TASK BRIEF —
Without any pictures, print the lines below from the one that has "focal_35mm: 46" through the one that has "focal_35mm: 206", exactly and nothing else.

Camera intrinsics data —
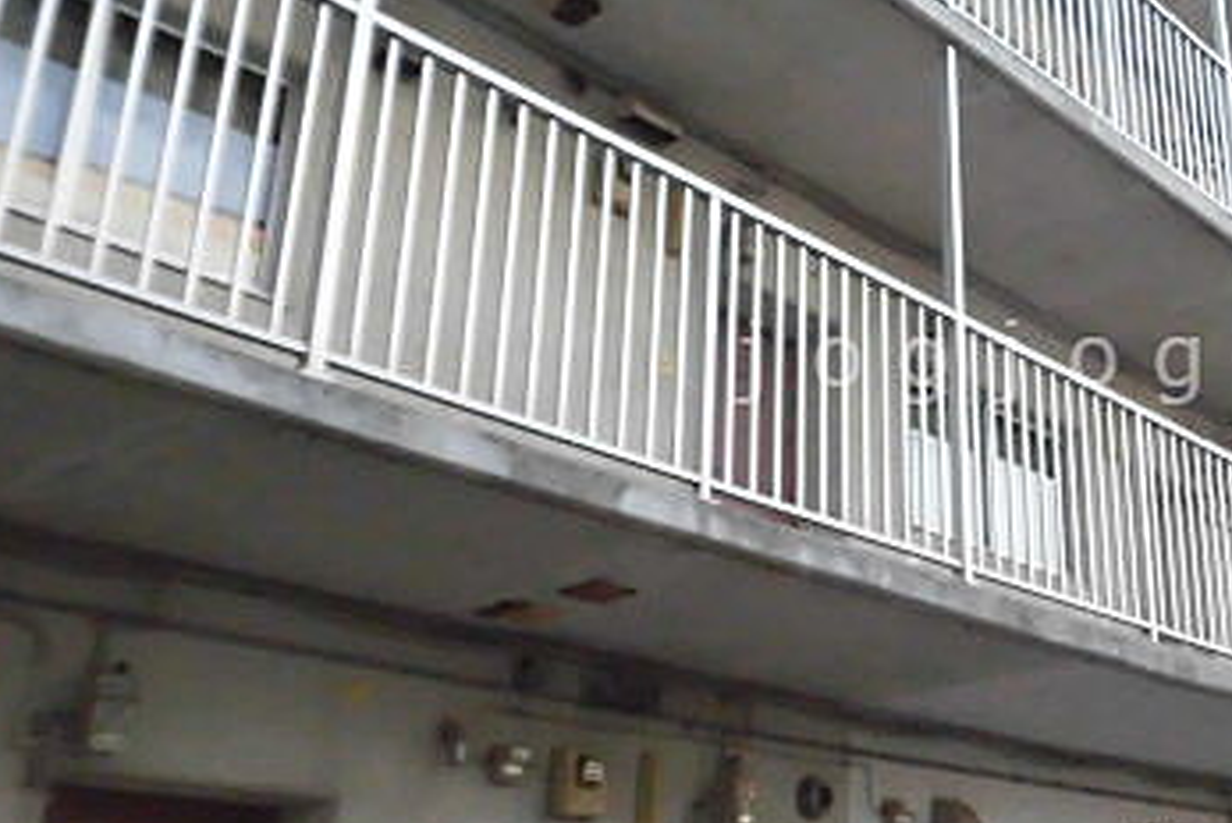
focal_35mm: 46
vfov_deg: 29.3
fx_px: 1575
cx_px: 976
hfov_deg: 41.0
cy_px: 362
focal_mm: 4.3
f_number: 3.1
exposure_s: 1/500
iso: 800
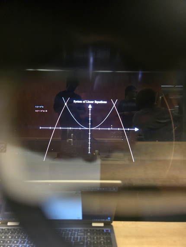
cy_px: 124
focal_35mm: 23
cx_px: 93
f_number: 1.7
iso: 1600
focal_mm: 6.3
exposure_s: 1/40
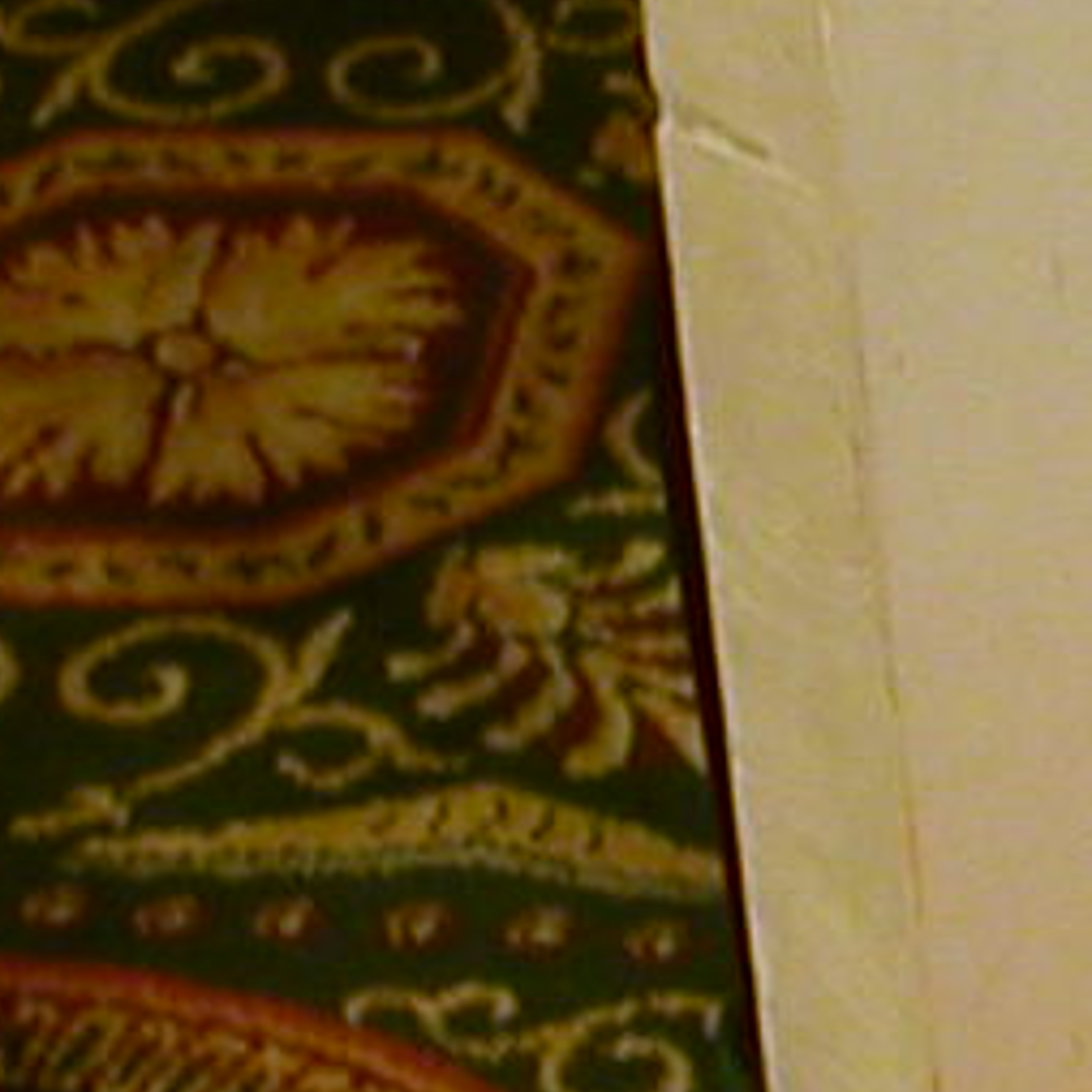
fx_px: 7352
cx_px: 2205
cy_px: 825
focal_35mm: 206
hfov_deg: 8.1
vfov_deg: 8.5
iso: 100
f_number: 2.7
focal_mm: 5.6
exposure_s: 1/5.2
---
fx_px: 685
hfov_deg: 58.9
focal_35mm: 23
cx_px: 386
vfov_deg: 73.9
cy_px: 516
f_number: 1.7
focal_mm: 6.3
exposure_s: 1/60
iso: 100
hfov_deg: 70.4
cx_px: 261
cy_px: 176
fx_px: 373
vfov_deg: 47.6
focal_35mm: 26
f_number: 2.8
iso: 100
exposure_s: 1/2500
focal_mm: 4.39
--
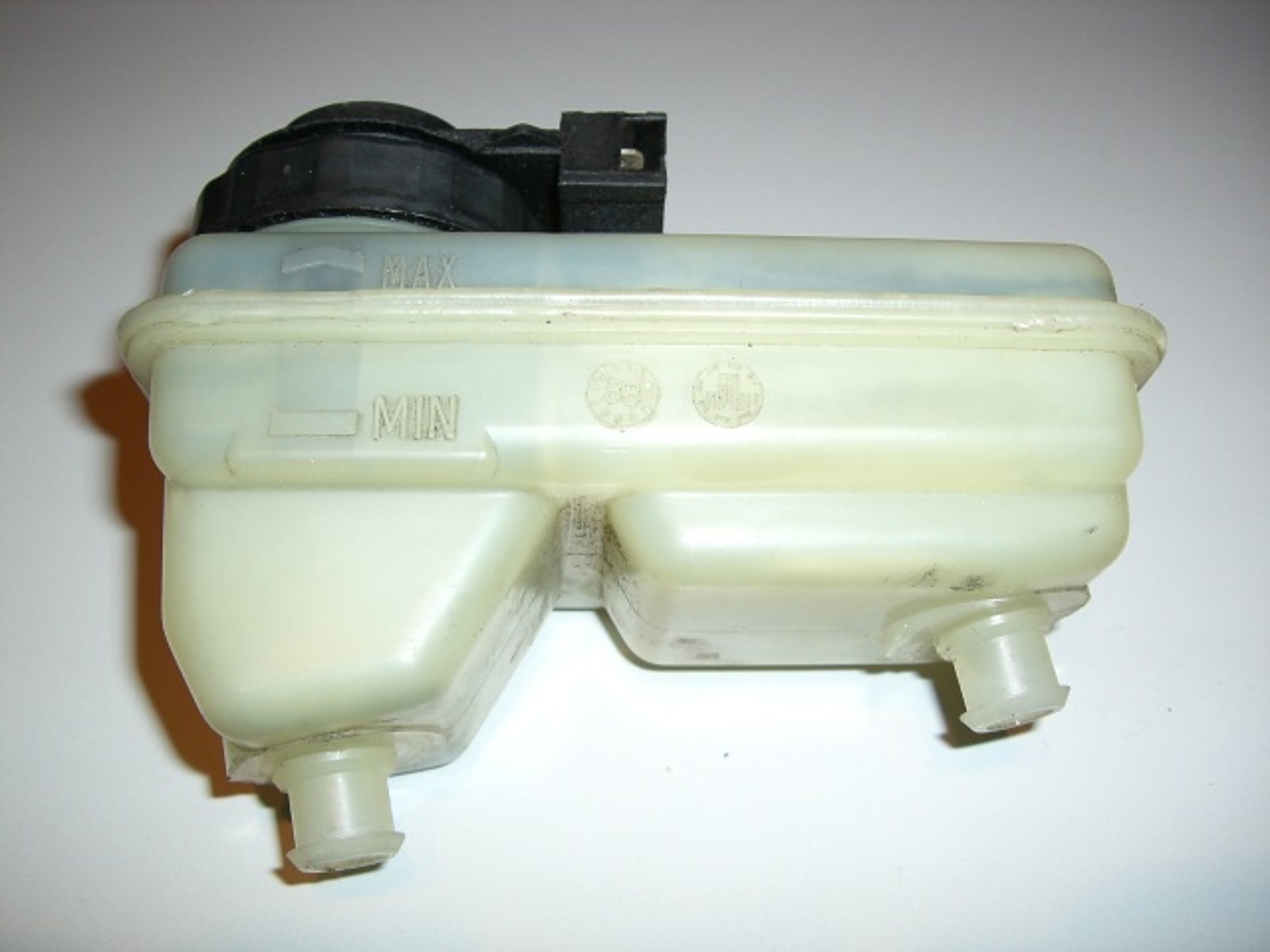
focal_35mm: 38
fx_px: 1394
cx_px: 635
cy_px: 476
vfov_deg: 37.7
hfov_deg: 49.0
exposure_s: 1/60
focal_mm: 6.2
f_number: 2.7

OUTPUT OF THE TASK —
focal_35mm: 46
vfov_deg: 29.3
fx_px: 1575
cx_px: 976
hfov_deg: 41.0
cy_px: 362
focal_mm: 4.3
f_number: 3.1
exposure_s: 1/500
iso: 800
cy_px: 124
focal_35mm: 23
cx_px: 93
f_number: 1.7
iso: 1600
focal_mm: 6.3
exposure_s: 1/40
fx_px: 7352
cx_px: 2205
cy_px: 825
focal_35mm: 206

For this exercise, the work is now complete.